Im Herzen des Planeten Erde gelegen, hat Indien eine wunderbare Energie und verfügt über eine der freundlichsten Gesellschaften, die ich je kennengelernt habe. Ich nenne diesen Ort liebevoll das Herz der Welt.

Wir reisten mit dem Auto über 7000 km durch Indien und besuchten die bedeutendsten heiligen Stätte, bevor wir uns auf ein großes Abenteuer einließen: Wir fuhren Flüsse an der Grenze zwischen Indien und China hinunter. Auf unseren Reisen erlebten wir eine Mischung aus Abenteuer, Kultur und Spiritualität. Und von unserer Ankunft in der geschäftigen, lebhaften Stadt Neu-Delhi bis zu unserem Besuch des Taj Mahal und anderer heiliger Orte in Indien entwickelte ich langsam eine innige Verbindung zum Fluss Ganges.
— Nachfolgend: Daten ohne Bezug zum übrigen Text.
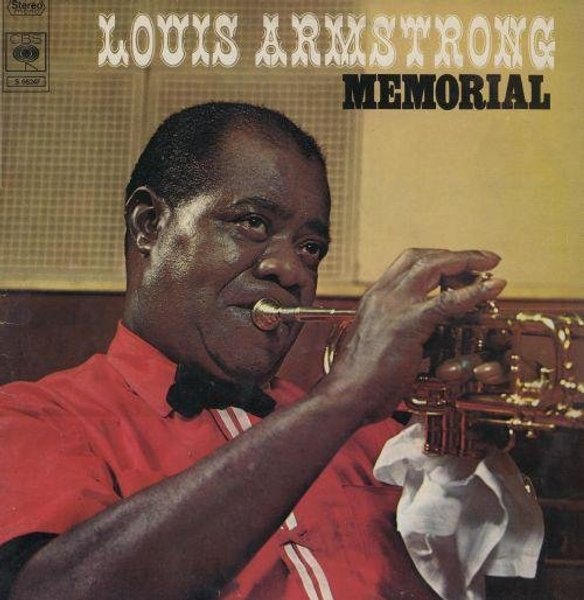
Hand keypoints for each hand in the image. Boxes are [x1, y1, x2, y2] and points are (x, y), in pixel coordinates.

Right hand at [325, 248, 505, 422]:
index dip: (437, 258)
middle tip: (484, 259)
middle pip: (422, 257)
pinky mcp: (407, 324)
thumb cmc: (361, 379)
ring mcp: (393, 306)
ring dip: (466, 261)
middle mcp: (382, 295)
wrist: (345, 395)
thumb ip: (401, 330)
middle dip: (456, 254)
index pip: (407, 263)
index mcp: (375, 298)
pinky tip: (494, 287)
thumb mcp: (380, 343)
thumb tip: (427, 335)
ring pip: (433, 267)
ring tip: (490, 264)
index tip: (458, 262)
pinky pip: (447, 301)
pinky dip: (474, 291)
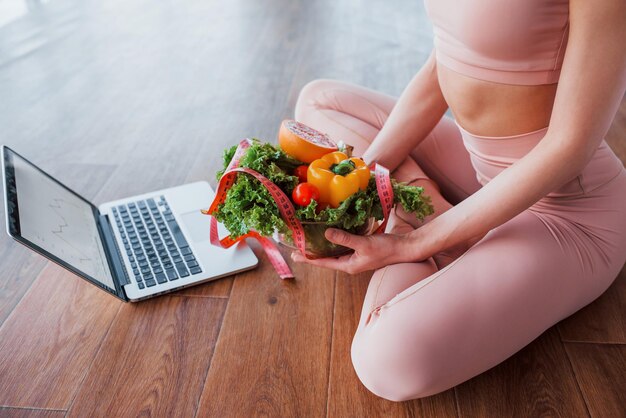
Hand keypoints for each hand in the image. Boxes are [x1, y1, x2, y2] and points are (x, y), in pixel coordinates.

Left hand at [291, 228, 413, 273]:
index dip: (308, 259)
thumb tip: (326, 233)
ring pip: (333, 253)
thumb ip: (345, 238)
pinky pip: (342, 248)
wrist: (404, 248)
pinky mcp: (361, 250)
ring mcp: (355, 258)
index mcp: (349, 266)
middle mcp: (350, 264)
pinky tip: (329, 236)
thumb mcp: (363, 243)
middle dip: (312, 255)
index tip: (295, 256)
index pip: (323, 263)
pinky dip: (334, 242)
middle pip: (326, 259)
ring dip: (321, 249)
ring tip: (308, 244)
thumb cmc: (386, 249)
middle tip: (296, 250)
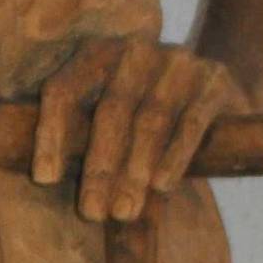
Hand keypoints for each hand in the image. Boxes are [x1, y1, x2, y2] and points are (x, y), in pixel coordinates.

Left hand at [32, 39, 250, 222]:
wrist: (216, 92)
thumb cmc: (145, 118)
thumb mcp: (110, 117)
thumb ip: (82, 138)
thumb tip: (46, 182)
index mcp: (97, 53)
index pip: (64, 89)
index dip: (51, 134)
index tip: (46, 180)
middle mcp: (136, 50)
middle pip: (111, 111)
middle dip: (99, 168)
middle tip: (92, 212)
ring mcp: (177, 62)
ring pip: (150, 120)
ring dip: (134, 171)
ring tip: (124, 212)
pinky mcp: (213, 79)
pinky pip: (191, 122)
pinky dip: (174, 156)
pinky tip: (161, 187)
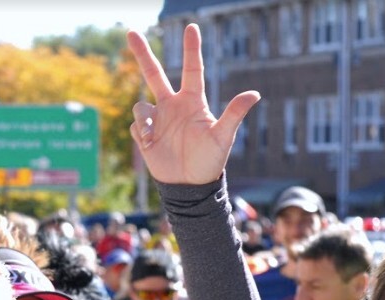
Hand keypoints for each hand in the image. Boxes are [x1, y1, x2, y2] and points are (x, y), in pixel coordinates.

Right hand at [126, 25, 259, 184]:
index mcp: (192, 102)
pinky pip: (135, 125)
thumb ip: (234, 114)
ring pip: (140, 105)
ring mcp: (157, 120)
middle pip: (154, 74)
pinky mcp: (145, 135)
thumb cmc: (209, 162)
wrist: (189, 186)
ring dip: (144, 119)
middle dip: (142, 53)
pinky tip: (151, 145)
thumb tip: (254, 94)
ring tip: (153, 137)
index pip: (191, 69)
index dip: (191, 48)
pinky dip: (141, 132)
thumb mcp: (223, 137)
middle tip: (130, 32)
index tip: (192, 27)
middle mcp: (172, 106)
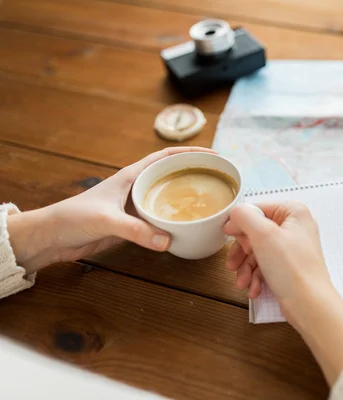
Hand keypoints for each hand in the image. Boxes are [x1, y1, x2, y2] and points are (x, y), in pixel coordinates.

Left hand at [8, 147, 215, 272]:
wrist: (52, 237)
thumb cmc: (73, 218)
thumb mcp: (107, 220)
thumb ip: (137, 230)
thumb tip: (167, 241)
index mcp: (131, 176)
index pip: (165, 157)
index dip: (190, 152)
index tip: (213, 154)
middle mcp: (136, 188)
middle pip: (171, 175)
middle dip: (194, 173)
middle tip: (218, 179)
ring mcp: (135, 206)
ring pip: (167, 198)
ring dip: (186, 198)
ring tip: (209, 202)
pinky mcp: (132, 225)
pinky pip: (160, 219)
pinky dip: (174, 221)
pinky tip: (186, 227)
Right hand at [224, 202, 342, 384]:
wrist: (309, 305)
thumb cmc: (293, 270)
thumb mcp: (263, 235)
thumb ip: (244, 217)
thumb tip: (234, 215)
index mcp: (293, 212)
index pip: (256, 209)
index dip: (240, 225)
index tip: (230, 238)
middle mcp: (294, 227)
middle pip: (254, 232)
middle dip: (241, 252)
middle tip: (234, 264)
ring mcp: (291, 248)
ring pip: (257, 252)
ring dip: (246, 269)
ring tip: (242, 283)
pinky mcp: (288, 267)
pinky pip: (264, 267)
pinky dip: (255, 278)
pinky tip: (253, 289)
Die Spiritualität, der Geruch von Räucherstäbchen und mein Kontakt mit diesem Symbol Indiens – dem riesigen Fluss Ganges – erfüllten mich mit Glauben und Hoffnung. Selbst an einem stark verschmutzten Ort an dem die schwersten Bedingungen herrschen, ist man immer noch von Lächeln umgeben. Ich hatte die Erkenntnis, dass eine Läuterung möglich ist und damit auch die Hoffnung auf eine bessere Welt.

An der Grenze zwischen Indien und China fuhren wir saubere, eisige Flüsse hinunter, umgeben von üppigen Wäldern. Menschen mit chinesischen Merkmalen gemischt mit indischen zu begegnen, war faszinierend. Eine großartige kulturelle Verschmelzung! Wir paddelten ohne zu viel Risiko auf herausfordernden Flüssen an atemberaubenden Bergen vorbei. Was für ein Gefühl, in diesen Gewässern zu paddeln! Es gab Tage auf dem Kajak mit sehr wenig Essen, aber einem enormen Gefühl der inneren Ruhe. Das Zelten in der Nähe der kleinen Hütten abgeschotteter Familien, die ein äußerst einfaches Leben in den Bergen lebten, gab mir ein Gefühl von großer Erfüllung.